Segment Start: Material for this task

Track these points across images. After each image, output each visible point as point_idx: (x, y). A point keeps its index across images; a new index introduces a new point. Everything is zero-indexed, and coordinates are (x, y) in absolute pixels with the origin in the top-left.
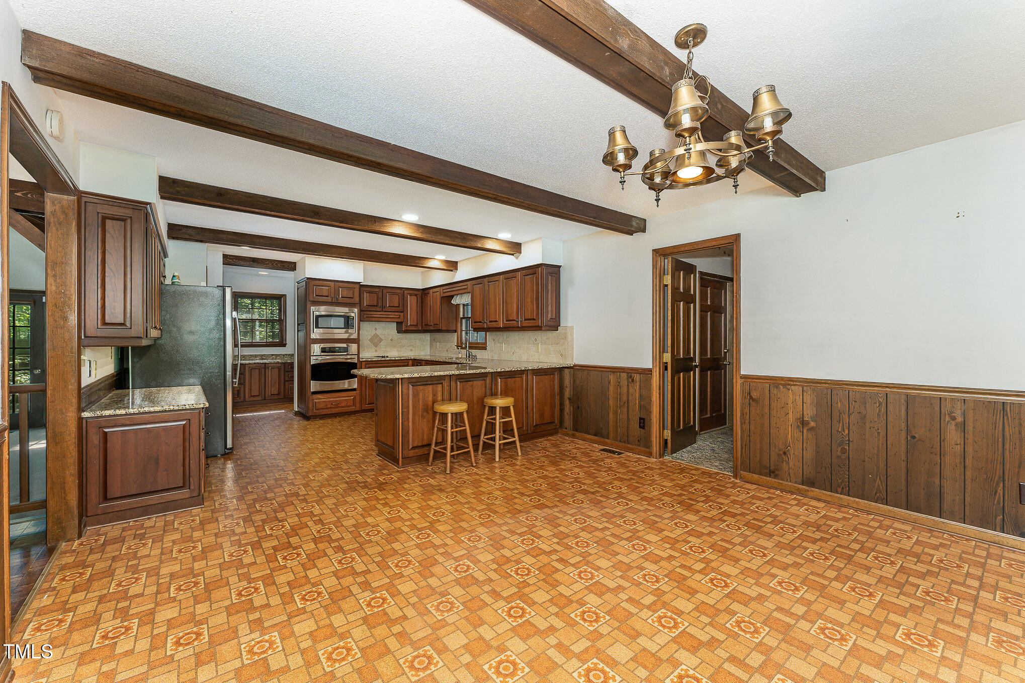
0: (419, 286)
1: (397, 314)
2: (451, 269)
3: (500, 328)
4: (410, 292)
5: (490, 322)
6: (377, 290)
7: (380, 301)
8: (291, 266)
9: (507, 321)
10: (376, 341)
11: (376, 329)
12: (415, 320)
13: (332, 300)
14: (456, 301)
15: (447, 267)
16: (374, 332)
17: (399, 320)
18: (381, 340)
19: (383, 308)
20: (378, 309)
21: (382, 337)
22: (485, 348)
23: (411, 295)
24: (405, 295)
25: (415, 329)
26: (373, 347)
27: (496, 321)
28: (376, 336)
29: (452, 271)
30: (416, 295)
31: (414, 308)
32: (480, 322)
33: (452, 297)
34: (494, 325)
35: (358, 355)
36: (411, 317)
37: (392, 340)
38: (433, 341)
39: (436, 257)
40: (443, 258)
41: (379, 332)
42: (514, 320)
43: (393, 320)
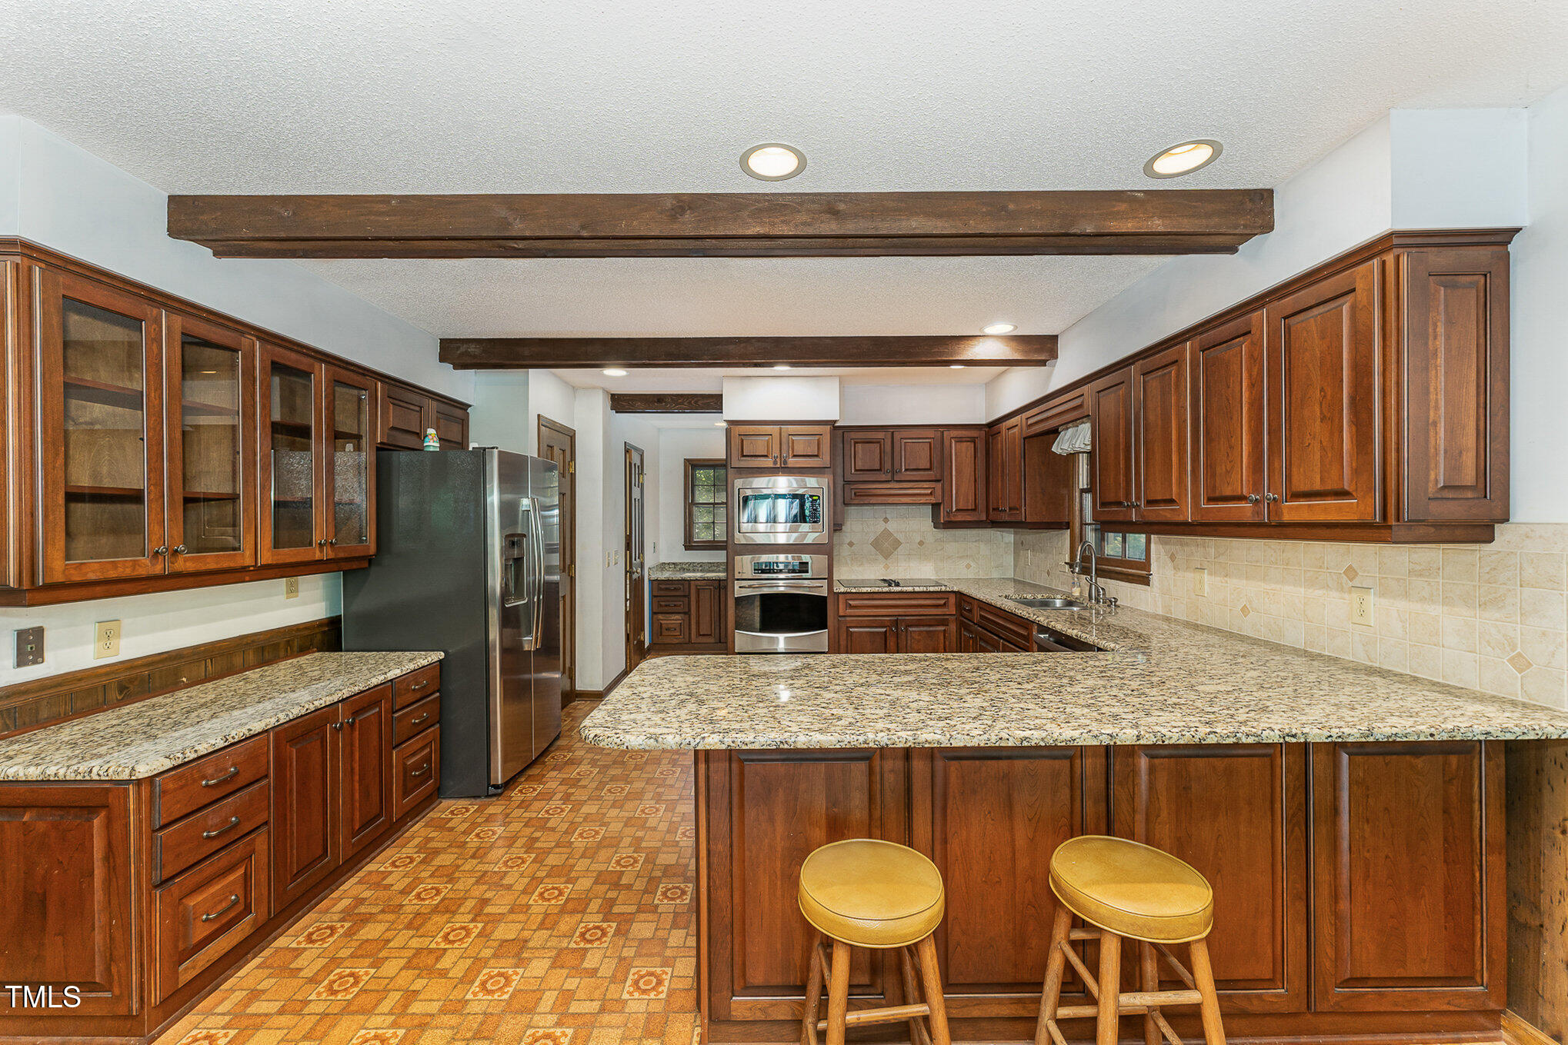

Segment End: Material for this task

- Problem details
Could you print the listing above exactly, without the pictures?

- Output of the task
Track these points across images. After each image, output each visible point as point_idx: (x, y). A point keeps its index across images; a new index introduces a new point. Everything is zero-indexed, and coordinates are (x, y) in absolute pixels with the origin in the top-left.
0: (419, 286)
1: (397, 314)
2: (451, 269)
3: (500, 328)
4: (410, 292)
5: (490, 322)
6: (377, 290)
7: (380, 301)
8: (291, 266)
9: (507, 321)
10: (376, 341)
11: (376, 329)
12: (415, 320)
13: (332, 300)
14: (456, 301)
15: (447, 267)
16: (374, 332)
17: (399, 320)
18: (381, 340)
19: (383, 308)
20: (378, 309)
21: (382, 337)
22: (485, 348)
23: (411, 295)
24: (405, 295)
25: (415, 329)
26: (373, 347)
27: (496, 321)
28: (376, 336)
29: (452, 271)
30: (416, 295)
31: (414, 308)
32: (480, 322)
33: (452, 297)
34: (494, 325)
35: (358, 355)
36: (411, 317)
37: (392, 340)
38: (433, 341)
39: (436, 257)
40: (443, 258)
41: (379, 332)
42: (514, 320)
43: (393, 320)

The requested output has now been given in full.